State Sen. Angelique Ashby, wearing a red blazer, talks with lobbyists at the state Capitol in Sacramento on Sept. 12, 2025. Photo by Fred Greaves for CalMatters
###
This story was originally published by CalMatters. Sign up for their newsletters.
###
California lawmakers are poised to kill legislation that would have forced them to immediately release lobbying letters from business and advocacy groups and given the public a new window into the secretive world of Capitol lobbying.
Two bills that would have required the Legislature to post the letters lawmakers receive from registered lobbyists and groups trying to influence legislation never received a hearing in the California Assembly.
CalMatters has been trying for more than a year to get real-time access to these public records to add transparency to the legislative process.The letters detail the concerns or approval groups express about the hundreds of bills lawmakers introduce each year, often passing them after just a few minutes of debate and public testimony.
Now, the Democratic lawmaker in charge of the committee that would have to approve the measures for them to advance says the Legislature doesn’t need a law to put the letters online.
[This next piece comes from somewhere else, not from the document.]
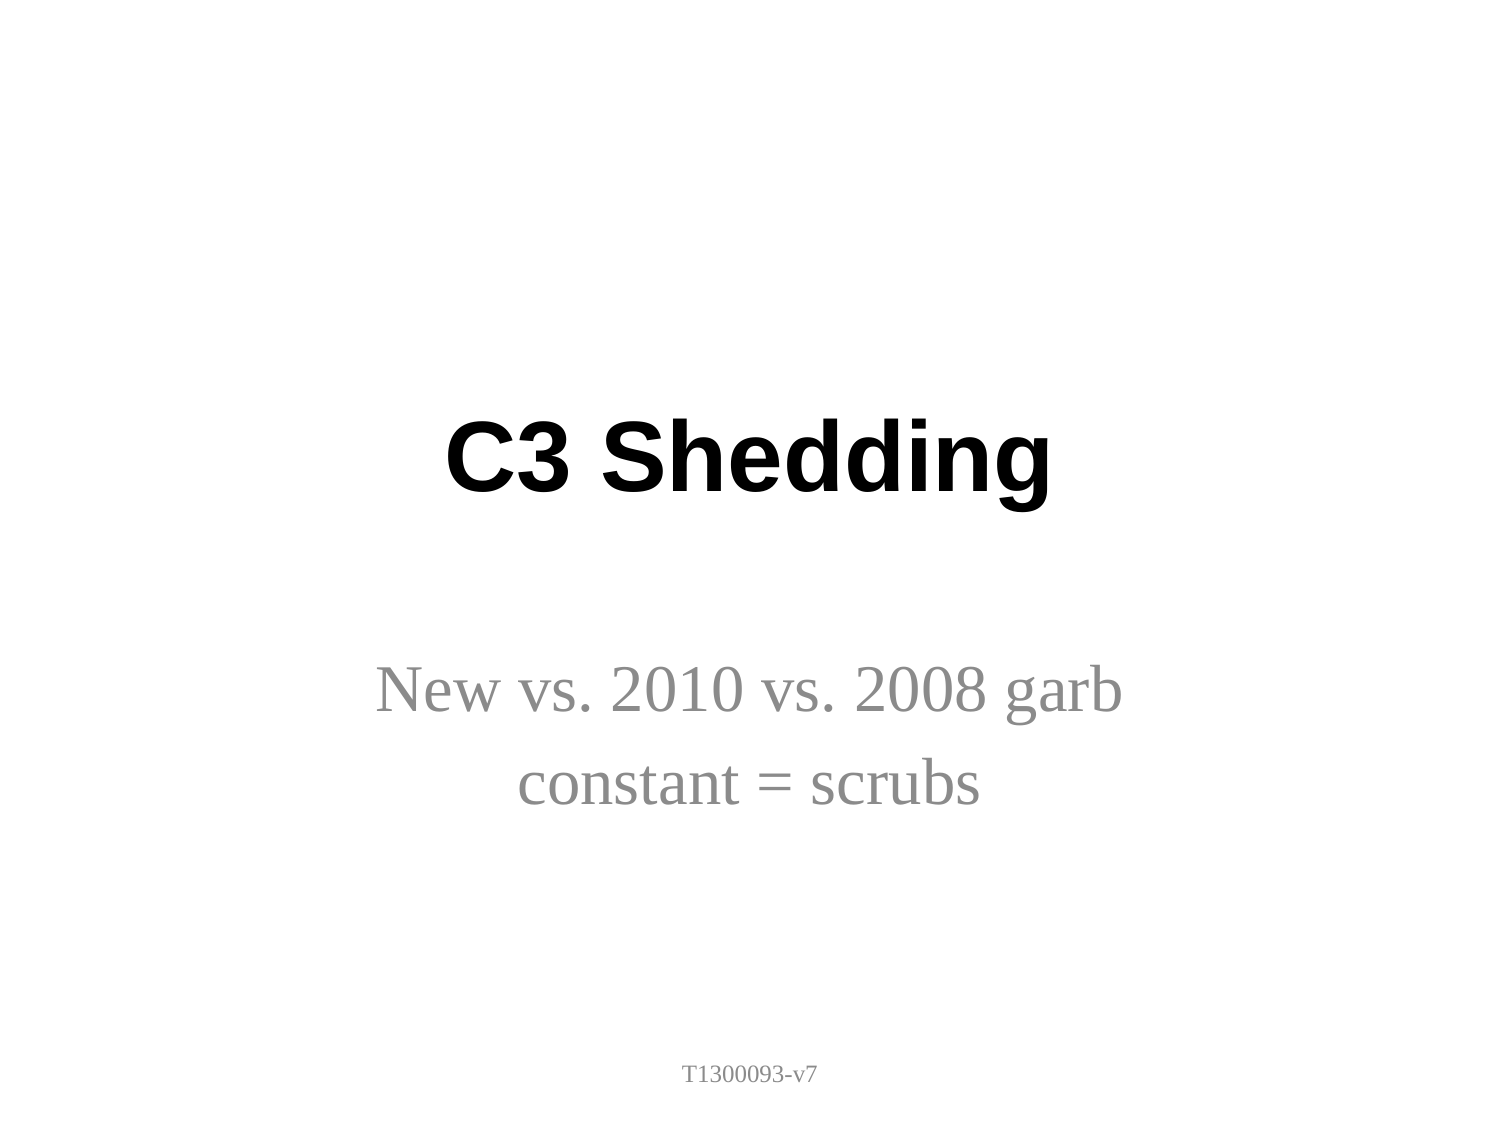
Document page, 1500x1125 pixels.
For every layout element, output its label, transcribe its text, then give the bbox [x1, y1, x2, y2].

title C3 Shedding [112, 311, 1388, 591]
subtitle New vs. 2010 vs. 2008 garb constant = scrubs [225, 637, 1275, 925]
footer T1300093-v7 [512, 1042, 988, 1103]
Assembly Rules Committee Chairperson Blanca Pacheco “supports the goal of improving public access to position letters,” and is “interested in identifying practical ways to make that information more accessible without requiring legislation,” according to her spokesperson, Alina Evans.
Evans’ emailed statement makes clear it’s unlikely the public will be able to read the letters online any time soon.
“Before any letters could be posted or distributed outside of the Assembly network, there are technical, privacy, accessibility and cost considerations that need to be addressed,” Evans said.
She added that Assembly employees are assessing whether the current system used to submit the letters “can be updated in a way that is secure and adheres to accessibility requirements. A larger rebuild may require a more formal process and funding discussion.”
The bills’ likely demise disappoints a prominent good-government group, which is pushing for the legislation.
“We think allowing the public to have access to these position letters is just going to make the policymaking process fundamentally more transparent,” said Daniel Conway, a lobbyist for Common Cause California.
The group notes that at least 10 state legislatures post advocacy letters online. That includes Republican-controlled states such as West Virginia and Democratically-controlled states such as Hawaii.
“If advocacy materials are important enough for legislators and staff to review while making policy decisions, the public should generally have timely access to those same materials,” Common Cause wrote on its website.
Common Cause says that posting letters for every bill online would help people better understand legislation, identify policy disputes earlier and encourage constructive dialogue and compromise.The measures are Assembly Bill 2063 by Republican Greg Wallis of Rancho Mirage and Assembly Bill 2557 by Rebecca Bauer-Kahan, a Democrat who represents the San Ramon area.
Neither lawmaker responded to CalMatters’ interview requests. A spokesperson for Assembly Speaker Robert Rivas of Salinas referred CalMatters to the Assembly Rules Committee.
CalMatters seeks to make letters public
CalMatters has sought to obtain the letters as they are filed through the Legislature’s online position-letter portal, which lawmakers and their employees can access but the public cannot.
Under the current system, legislative staff provide the letters upon request for individual bills, a process that’s time-consuming and tedious.
CalMatters seeks to post every letter from every lobbyist and advocacy group for every bill on its Digital Democracy database, which is free to the public.
The letters would help Digital Democracy create a more accurate assessment of who supports and opposes each bill in the Legislature.
Without the letters, Digital Democracy can only track lobbyist and other advocate positions through their brief testimony at committee hearings or if their positions are listed in the public bill analyses written by legislative staff.
The Legislature denied CalMatters’ request, made under the Legislative Open Records Act, to get direct access to the position letter portal.
Instead, CalMatters has begun requesting the letters in bulk from the Assembly and the Senate. They have provided some of the letters but long after they are most valuable.
For instance, CalMatters asked for the letters the Assembly received from Jan. 1 to Feb. 10. The Assembly provided them earlier this month.
By then, many of the bills had advanced to the next chamber, been heavily modified or had already died.
Common Cause said that’s a problem. Ordinary Californians and small advocacy groups who don’t have the direct access to lawmakers and their staffers that well-funded, sophisticated lobbying organizations have, limiting their ability to shape legislation.
“Journalists, advocates, and members of the public frequently need access to advocacy materials before hearings and votes occur — not after legislation has already moved forward,” Common Cause said on its website.